Middle East Peace Mission

Middle East Peace Mission

Gilbert N. Kahn is a professor of Political Science at Kean University.

American Jews and even Israelis have been so distracted by other events that many are unaware of the presence in Israel of Trump’s Middle East peace negotiating team. Jason Greenblatt and Jared Kushner spent more than four hours today with Prime Minister Netanyahu, on the day following Bibi’s wife’s indictment for misusing the funds in the Prime Minister’s office. Meanwhile, President Trump and the entire country has been driven by the immigration crisis. It has now escalated again, after the disclosures that over 2000 children who were separated from their mothers, now have been dispersed to holding facilities not only in the southwest but throughout the country. 

The Trump Middle East peace proposal, meanwhile, is reportedly reaching its final stages of preparation. It is being discussed by most of the potential crucial players to a proposed final settlement. The general outline of the agreement–presumably for a two state solution–probably has not changed much since Clinton’s last meeting at Camp David in 2000. What has changed has been the actors and even countries actively engaged in the process as well as the negotiating strategy.

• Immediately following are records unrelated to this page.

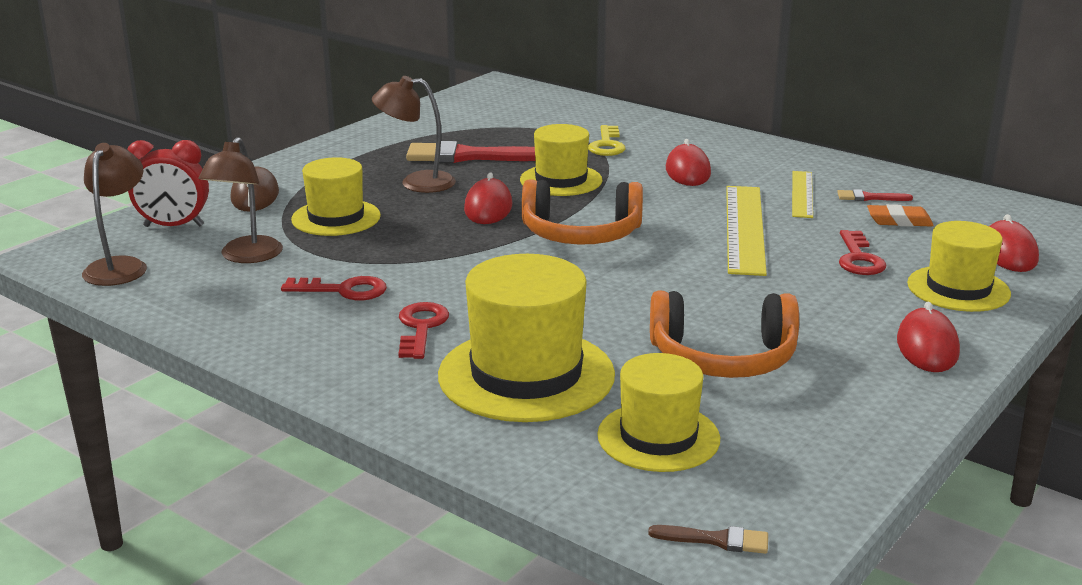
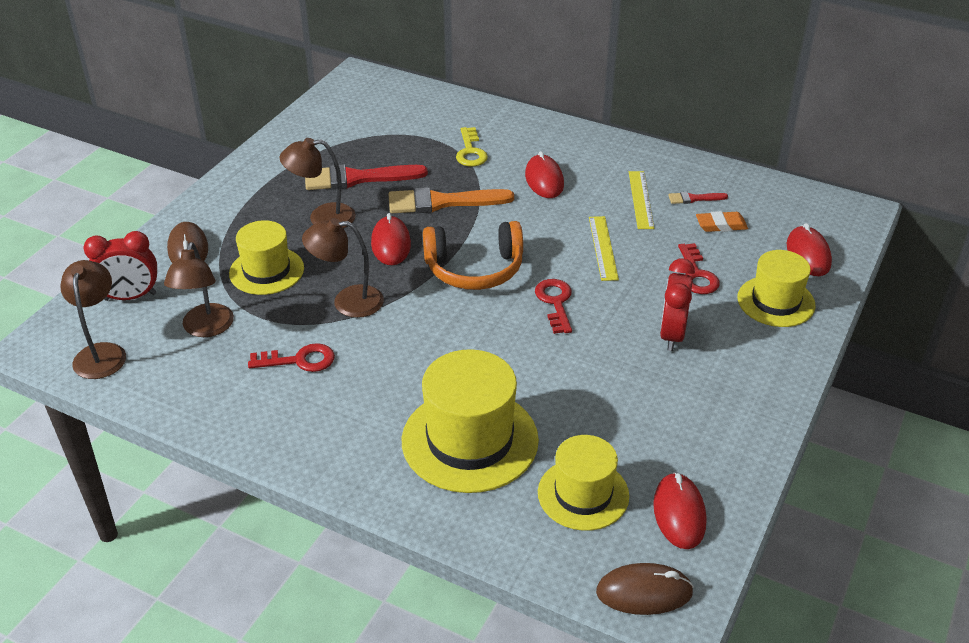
camera: 10 degrees left, 15 degrees up
(419, 248) = (347, 301): none -> brown lamp
(421, 328) = (374, 397): red key -> red key (555, 302)
(561, 180) = (442, 202): yellow hat -> orange brush
(716, 540) = (644, 592): brown brush -> brown mouse
(723, 358) = (614, 402): orange headphones -> none
(744, 228) = (603, 248): yellow ruler -> yellow ruler, size x0.60
(814, 306) = (672, 335): none -> red clock
(927, 346) = (761, 370): red mouse -> red mouse (679, 513)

All Administrations have engaged in some form of dialogue with all interested parties in the region. So too, having already held meetings in Jordan and now Israel, Greenblatt and Kushner are expected to meet next with Saudi Arabia, Qatar, and Egypt. It is believed that these meetings with all the Arab States will produce a different direction than had been proposed previously. All these leaders are expected to favor the Palestinians adopting a much more engaged and productive approach to finding a settlement with Israel. Most of these countries have seen the evolution of a more constructive and productive role in their own relationships with Israel. In fact, given their uniform hostility to Iran, this relationship appears to be the most positive regional development in ages, albeit a totally self-interested one.  

There are, however, two fundamental problems with the entire Greenblatt-Kushner negotiating strategy. First, since the U.S. announced that it was moving the U.S. Embassy to Jerusalem, there have been no known meetings with President Mahmoud Abbas or any of the Palestinian leadership. The Trump Administration, on the other hand, has elevated its relationships with Egypt, Jordan, and the Gulf States as well as intensifying America’s close relationship with Israel. 

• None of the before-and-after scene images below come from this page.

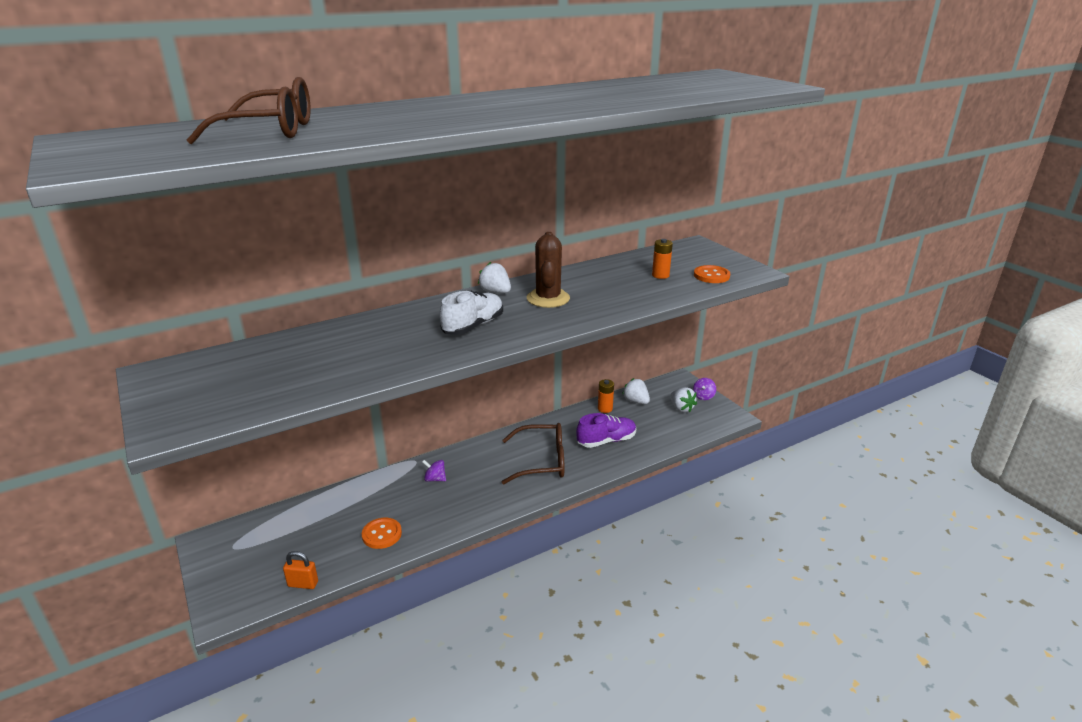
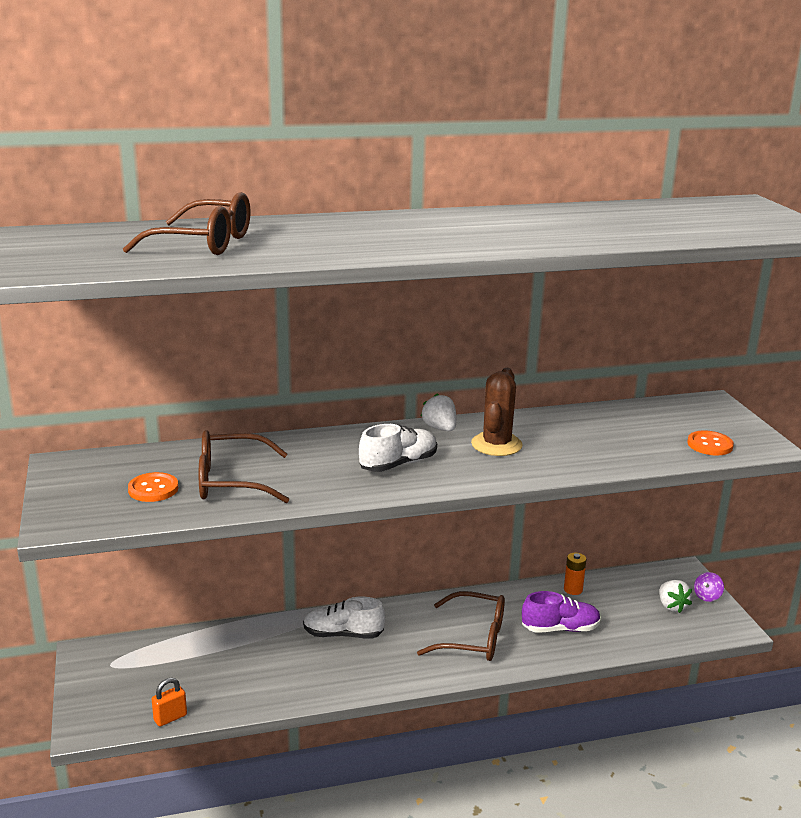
camera: 15 degrees right, 5 degrees down
(303, 584) = (170, 718): orange padlock -> orange padlock turned 60 degrees counterclockwise
(328, 363) = (232, 481): none -> brown glasses
(382, 534) = (266, 683): orange button -> orange button (153, 489)
(435, 479) = (343, 634): purple spinning top -> white shoe
(636, 401) = (615, 587): white strawberry -> none
(660, 275) = (645, 435): orange battery -> none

The U.S. peace proposal, however, will only have one partner to the discussion unless a bridge is found to re-engage the Palestinian Authority. Given Abbas’ age and health issues, if he were to no longer be the key personality within the Palestinian movement, it undoubtedly will take considerable time during an inter-regnum period to reconfigure the Palestinian hierarchy. Only then, perhaps, might a new leadership be prepared to return to the negotiating table.

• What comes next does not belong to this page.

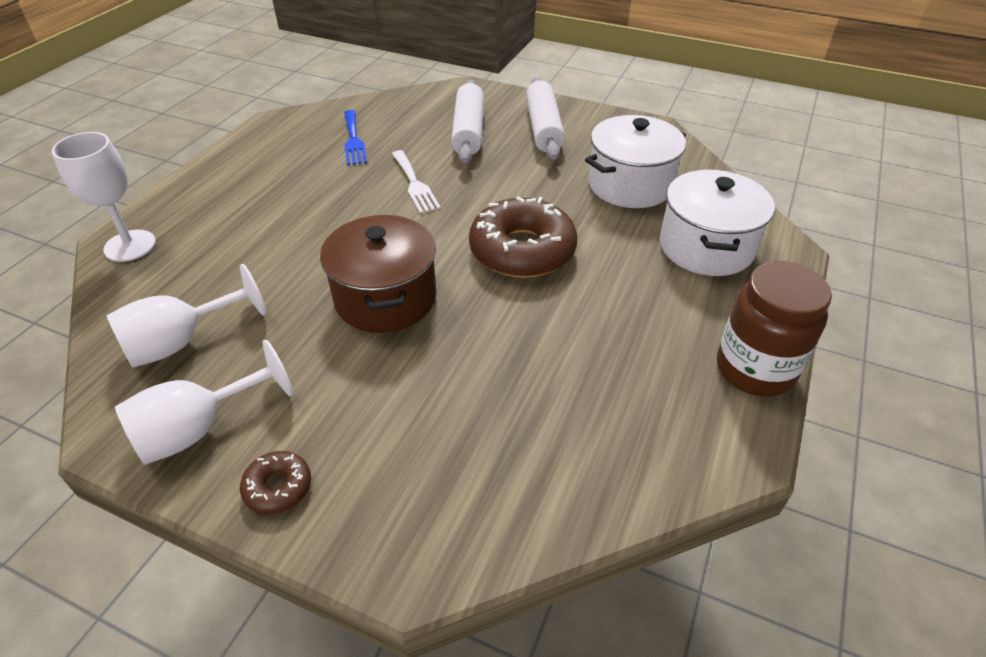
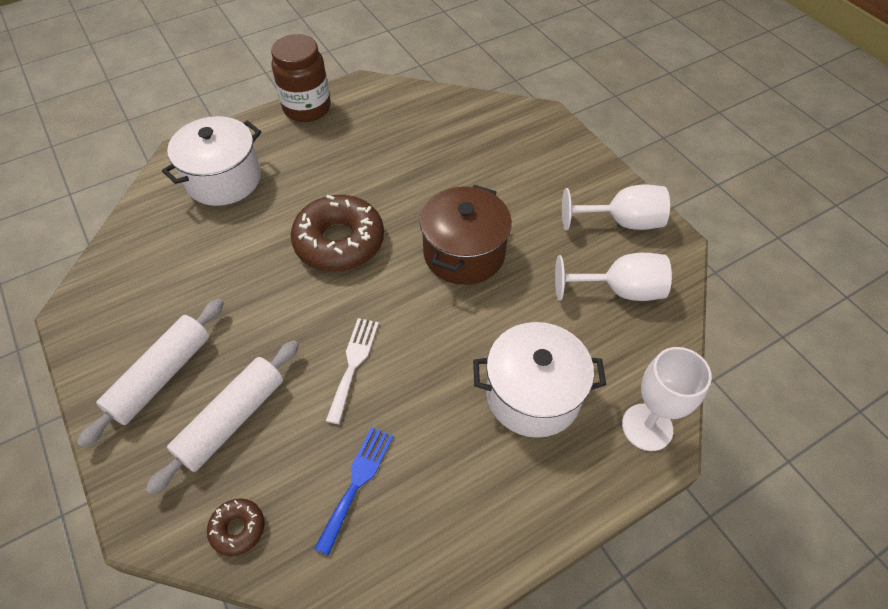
camera: 145 degrees left, 10 degrees up
(278, 487) = (588, 172): brown donut -> brown donut (238, 529)
(630, 185) = (192, 257): white pot -> white pot (533, 395)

Perhaps even more unpredictable and potentially dangerous is the situation on the Israel-Gaza border. The drone-kite war which has followed the month long fence confrontation suggests that a military skirmish may well be likely sooner rather than later.  The humanitarian crisis that is increasing daily and has been well documented, suggests the immediate need for world-wide intervention. The standoff on the Gaza border is being ratcheted up every day by forces on both sides more interested in persistent tension than any possible solution. In addition, until Hamas—with the blessings and support of Iran–and the PA determine an acceptable and viable modus vivendi, no Palestinian leader will be able to speak definitively for the Palestinian people.

Regardless of the desire that President Trump may have to adding Middle East peace to his accomplishments, this region is not like opening a new possible dialogue with North Korea. Many leaders of all stripes and colors, many with enormously successful diplomatic and negotiating records, have failed in the Middle East. There ought not to be much expectation from this latest incarnation.